The paper tackles the problem of hardware transient faults causing failures in deep neural networks (DNNs) used in safety-critical domains by proposing Ranger, a low-cost fault corrector that rectifies faulty outputs without re-computation, resulting in a 3x to 50x increase in error resilience with no accuracy loss and negligible overheads.
The adoption of deep neural networks (DNNs) in safety-critical domains has engendered serious reliability concerns. A prominent example is hardware transient faults that are growing in frequency due to the progressive technology scaling, and can lead to failures in DNNs. This work proposes Ranger, a low-cost fault corrector, which directly rectifies the faulty output due to transient faults without re-computation.

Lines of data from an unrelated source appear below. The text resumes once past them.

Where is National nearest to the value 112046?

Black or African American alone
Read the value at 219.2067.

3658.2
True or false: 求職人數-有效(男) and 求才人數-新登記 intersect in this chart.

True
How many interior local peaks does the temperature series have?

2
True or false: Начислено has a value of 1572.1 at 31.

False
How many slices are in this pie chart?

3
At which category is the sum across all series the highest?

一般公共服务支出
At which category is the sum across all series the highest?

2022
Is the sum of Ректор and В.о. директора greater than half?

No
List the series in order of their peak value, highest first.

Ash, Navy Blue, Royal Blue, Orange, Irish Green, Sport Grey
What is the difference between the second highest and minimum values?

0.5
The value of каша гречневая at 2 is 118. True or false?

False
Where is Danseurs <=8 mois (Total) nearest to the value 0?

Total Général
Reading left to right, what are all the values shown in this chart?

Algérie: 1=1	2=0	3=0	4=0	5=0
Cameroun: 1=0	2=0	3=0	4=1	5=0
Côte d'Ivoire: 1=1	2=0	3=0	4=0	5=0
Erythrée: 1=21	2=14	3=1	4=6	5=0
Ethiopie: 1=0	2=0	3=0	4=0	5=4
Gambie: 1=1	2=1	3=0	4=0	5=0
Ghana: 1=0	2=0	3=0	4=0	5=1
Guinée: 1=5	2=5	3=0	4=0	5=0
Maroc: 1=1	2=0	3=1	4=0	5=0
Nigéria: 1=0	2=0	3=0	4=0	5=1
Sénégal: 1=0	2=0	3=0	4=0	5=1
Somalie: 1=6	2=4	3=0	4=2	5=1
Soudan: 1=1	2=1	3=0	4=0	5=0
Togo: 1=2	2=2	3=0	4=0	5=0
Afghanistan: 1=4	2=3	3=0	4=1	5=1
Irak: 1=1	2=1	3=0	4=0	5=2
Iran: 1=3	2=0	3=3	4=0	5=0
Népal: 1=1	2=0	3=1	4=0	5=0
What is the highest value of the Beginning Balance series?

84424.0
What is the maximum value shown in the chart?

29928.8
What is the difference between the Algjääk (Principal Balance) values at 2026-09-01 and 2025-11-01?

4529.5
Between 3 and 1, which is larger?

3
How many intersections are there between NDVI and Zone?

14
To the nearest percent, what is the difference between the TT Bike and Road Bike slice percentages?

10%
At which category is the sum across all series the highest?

DNNs are inherently resilient to benign faults (which will not cause output corruption), but not to critical faults (which can result in erroneous output). Ranger is an automated transformation to selectively restrict the value ranges in DNNs, which reduces the large deviations caused by critical faults and transforms them to benign faults that can be tolerated by the inherent resilience of the DNNs. Our evaluation on 8 DNNs demonstrates Ranger significantly increases the error resilience of the DNNs (by 3x to 50x), with no loss in accuracy, and with negligible overheads.